• **TASK DETAILS**
Scan the listing for "space" and copy out each line that has it.

• **MATERIAL FOR THIS EXERCISE**
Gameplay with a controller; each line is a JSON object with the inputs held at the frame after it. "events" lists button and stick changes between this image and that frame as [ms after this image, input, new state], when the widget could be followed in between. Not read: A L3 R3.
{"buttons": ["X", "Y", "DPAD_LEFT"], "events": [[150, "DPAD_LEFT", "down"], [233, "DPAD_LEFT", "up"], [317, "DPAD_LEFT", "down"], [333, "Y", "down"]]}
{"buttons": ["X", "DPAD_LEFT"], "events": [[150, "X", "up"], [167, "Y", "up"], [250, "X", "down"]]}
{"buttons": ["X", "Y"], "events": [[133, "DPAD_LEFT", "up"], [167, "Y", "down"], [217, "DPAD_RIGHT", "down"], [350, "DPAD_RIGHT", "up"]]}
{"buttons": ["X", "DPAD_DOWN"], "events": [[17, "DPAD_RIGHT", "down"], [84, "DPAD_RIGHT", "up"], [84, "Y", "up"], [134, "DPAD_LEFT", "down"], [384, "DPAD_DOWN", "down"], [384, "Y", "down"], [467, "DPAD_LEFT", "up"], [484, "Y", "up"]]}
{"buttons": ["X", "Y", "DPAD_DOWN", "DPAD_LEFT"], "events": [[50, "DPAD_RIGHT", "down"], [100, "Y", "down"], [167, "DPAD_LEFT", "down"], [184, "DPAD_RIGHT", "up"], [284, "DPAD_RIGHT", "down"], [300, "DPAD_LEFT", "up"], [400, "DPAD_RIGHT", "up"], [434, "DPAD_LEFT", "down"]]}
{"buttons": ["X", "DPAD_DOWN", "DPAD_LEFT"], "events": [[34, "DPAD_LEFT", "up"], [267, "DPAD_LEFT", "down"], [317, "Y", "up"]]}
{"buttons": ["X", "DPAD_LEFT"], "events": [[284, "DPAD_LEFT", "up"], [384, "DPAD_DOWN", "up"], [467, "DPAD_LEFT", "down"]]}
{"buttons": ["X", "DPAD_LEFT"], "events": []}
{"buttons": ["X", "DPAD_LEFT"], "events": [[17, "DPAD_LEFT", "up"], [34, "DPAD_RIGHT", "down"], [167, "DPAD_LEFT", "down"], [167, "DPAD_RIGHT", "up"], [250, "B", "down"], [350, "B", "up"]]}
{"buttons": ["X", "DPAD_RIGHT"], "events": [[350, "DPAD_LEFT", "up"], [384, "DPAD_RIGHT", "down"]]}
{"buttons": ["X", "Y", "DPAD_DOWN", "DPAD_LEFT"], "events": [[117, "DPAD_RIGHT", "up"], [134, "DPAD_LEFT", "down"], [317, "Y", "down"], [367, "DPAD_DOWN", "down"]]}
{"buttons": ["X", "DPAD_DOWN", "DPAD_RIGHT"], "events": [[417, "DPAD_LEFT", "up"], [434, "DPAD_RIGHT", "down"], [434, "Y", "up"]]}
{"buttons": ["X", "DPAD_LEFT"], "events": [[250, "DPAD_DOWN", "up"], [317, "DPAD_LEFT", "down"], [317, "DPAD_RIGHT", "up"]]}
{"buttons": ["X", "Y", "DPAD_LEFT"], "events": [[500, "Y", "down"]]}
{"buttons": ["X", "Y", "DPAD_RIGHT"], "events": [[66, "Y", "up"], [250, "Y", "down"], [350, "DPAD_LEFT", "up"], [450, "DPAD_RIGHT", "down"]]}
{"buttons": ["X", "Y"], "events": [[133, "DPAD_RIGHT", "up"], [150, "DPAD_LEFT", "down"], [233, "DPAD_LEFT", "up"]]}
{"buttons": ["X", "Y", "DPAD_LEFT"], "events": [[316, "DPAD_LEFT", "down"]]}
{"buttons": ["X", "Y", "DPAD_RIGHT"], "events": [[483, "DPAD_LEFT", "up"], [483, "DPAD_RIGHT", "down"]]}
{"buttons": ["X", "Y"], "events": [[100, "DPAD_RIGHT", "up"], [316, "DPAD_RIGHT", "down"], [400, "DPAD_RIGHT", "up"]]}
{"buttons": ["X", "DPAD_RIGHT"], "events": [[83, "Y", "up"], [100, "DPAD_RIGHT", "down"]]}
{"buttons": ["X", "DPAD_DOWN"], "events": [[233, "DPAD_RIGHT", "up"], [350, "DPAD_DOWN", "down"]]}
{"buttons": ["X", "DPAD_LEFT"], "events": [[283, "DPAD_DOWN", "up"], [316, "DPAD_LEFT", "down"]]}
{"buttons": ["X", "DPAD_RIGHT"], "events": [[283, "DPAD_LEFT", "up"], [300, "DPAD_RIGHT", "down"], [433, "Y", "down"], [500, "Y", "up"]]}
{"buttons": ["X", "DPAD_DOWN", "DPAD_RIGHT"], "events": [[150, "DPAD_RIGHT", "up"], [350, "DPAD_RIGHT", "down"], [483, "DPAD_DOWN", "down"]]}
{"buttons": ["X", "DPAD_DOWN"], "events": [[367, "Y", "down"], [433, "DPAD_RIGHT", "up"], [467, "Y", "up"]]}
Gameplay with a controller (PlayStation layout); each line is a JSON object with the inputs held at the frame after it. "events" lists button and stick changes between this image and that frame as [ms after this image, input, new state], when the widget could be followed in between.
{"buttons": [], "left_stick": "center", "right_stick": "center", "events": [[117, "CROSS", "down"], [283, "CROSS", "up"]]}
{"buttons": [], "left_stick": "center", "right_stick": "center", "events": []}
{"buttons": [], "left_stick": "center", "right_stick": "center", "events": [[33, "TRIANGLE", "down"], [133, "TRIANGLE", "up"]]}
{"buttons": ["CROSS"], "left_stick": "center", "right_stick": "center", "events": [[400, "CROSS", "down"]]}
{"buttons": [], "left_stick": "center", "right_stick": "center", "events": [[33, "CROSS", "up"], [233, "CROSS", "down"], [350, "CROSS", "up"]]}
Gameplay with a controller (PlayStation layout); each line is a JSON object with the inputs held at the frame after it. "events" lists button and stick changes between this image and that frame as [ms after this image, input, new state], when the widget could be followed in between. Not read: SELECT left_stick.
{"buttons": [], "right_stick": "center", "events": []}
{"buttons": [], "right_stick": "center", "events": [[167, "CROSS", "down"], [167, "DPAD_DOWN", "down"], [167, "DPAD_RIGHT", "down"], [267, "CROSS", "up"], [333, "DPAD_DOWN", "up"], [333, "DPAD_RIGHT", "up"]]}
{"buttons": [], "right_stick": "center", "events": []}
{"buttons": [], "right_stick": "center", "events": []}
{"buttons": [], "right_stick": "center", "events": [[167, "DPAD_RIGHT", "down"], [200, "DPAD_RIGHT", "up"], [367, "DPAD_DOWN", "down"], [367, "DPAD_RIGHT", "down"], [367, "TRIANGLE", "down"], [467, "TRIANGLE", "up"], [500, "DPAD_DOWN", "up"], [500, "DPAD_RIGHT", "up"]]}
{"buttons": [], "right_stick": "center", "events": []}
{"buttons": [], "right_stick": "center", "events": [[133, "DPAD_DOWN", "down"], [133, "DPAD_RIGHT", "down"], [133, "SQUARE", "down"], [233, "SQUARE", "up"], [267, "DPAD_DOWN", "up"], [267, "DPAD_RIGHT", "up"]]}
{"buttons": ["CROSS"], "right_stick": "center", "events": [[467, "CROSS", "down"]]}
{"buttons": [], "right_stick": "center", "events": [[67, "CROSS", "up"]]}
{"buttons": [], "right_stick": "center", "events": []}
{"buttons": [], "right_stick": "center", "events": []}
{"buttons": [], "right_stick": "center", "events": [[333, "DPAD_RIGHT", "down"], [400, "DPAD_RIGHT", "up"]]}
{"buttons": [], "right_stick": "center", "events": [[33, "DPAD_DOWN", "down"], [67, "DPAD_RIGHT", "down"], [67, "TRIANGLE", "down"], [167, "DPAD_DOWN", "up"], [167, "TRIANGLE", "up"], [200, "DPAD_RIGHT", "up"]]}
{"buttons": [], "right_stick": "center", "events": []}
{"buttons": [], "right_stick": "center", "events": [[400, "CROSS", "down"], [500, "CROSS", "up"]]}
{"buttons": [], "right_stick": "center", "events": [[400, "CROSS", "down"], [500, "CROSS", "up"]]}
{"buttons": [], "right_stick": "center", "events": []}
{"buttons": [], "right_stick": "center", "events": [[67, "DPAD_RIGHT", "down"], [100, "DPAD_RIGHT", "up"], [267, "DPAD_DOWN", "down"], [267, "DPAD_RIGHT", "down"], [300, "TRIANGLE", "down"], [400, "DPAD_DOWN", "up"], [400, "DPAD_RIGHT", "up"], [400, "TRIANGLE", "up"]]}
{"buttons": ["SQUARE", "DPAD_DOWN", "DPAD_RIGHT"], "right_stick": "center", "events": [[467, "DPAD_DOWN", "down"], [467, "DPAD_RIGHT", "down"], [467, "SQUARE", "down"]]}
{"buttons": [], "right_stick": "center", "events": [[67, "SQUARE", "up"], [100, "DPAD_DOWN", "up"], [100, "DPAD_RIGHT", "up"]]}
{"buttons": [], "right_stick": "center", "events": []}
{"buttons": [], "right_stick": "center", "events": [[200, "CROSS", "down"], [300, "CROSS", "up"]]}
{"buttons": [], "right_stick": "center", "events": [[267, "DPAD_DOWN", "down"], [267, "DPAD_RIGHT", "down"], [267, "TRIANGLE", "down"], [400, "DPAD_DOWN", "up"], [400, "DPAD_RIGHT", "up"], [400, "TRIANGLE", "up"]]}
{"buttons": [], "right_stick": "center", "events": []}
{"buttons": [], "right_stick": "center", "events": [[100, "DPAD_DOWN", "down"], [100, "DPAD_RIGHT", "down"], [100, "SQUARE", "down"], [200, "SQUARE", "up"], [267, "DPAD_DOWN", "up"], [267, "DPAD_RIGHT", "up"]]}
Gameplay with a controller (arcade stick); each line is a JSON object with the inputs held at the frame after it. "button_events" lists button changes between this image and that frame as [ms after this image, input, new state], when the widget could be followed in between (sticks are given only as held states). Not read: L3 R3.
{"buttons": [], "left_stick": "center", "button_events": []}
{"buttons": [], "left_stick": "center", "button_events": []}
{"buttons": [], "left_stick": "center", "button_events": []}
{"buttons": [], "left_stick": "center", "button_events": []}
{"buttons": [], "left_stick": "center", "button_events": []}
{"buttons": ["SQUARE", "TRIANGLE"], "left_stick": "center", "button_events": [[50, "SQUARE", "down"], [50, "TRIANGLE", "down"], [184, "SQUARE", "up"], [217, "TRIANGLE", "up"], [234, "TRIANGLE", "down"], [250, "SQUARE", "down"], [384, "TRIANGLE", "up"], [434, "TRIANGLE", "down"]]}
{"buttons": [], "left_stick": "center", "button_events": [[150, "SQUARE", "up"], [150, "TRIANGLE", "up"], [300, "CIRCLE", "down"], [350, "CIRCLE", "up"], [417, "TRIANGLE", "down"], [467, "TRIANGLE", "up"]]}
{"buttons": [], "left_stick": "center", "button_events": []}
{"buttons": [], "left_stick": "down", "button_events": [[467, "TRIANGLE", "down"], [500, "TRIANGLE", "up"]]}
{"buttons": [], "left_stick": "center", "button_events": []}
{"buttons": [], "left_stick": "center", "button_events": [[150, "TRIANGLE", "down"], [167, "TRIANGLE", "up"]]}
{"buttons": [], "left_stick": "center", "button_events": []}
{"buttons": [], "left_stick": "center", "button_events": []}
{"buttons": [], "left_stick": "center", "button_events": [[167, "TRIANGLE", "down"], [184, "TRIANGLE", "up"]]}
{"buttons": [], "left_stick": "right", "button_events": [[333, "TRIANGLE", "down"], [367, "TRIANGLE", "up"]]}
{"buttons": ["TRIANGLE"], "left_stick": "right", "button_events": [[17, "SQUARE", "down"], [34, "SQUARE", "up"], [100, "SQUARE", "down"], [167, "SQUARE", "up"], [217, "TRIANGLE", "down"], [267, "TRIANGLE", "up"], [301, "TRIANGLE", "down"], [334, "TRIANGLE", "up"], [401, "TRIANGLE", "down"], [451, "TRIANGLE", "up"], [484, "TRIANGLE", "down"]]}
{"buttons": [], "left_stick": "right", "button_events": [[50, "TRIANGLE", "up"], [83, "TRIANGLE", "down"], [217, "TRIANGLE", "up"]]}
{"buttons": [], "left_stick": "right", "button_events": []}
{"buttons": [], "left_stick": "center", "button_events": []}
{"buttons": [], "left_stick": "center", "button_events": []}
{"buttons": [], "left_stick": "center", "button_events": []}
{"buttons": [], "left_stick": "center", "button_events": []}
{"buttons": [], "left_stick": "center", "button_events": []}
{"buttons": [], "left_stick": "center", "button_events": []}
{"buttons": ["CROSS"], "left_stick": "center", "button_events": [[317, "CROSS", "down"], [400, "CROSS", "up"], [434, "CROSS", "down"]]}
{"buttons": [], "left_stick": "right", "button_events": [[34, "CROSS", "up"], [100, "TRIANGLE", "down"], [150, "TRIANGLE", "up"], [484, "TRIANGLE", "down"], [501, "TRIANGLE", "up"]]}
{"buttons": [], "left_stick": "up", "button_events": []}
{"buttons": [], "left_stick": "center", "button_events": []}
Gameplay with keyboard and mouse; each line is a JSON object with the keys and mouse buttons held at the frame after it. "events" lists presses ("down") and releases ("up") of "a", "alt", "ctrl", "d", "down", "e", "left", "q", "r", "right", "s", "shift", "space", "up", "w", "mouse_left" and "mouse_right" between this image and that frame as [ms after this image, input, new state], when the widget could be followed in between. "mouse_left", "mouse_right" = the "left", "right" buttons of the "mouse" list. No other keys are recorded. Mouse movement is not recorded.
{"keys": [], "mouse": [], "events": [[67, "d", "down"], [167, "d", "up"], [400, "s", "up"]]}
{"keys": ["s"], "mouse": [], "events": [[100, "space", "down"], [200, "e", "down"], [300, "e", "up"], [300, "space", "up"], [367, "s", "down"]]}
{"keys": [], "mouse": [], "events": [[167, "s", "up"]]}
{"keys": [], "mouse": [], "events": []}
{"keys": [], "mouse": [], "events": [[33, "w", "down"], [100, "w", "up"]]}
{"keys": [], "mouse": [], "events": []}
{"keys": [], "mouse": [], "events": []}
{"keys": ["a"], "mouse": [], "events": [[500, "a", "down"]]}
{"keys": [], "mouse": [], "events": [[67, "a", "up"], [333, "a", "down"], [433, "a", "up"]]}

• **TASK SOLUTION**
Gameplay with keyboard and mouse; each line is a JSON object with the keys and mouse buttons held at the frame after it. "events" lists presses ("down") and releases ("up") of "a", "alt", "ctrl", "d", "down", "e", "left", "q", "r", "right", "s", "shift", "space", "up", "w", "mouse_left" and "mouse_right" between this image and that frame as [ms after this image, input, new state], when the widget could be followed in between. "mouse_left", "mouse_right" = the "left", "right" buttons of the "mouse" list. No other keys are recorded. Mouse movement is not recorded.
{"keys": ["s"], "mouse": [], "events": [[100, "space", "down"], [200, "e", "down"], [300, "e", "up"], [300, "space", "up"], [367, "s", "down"]]}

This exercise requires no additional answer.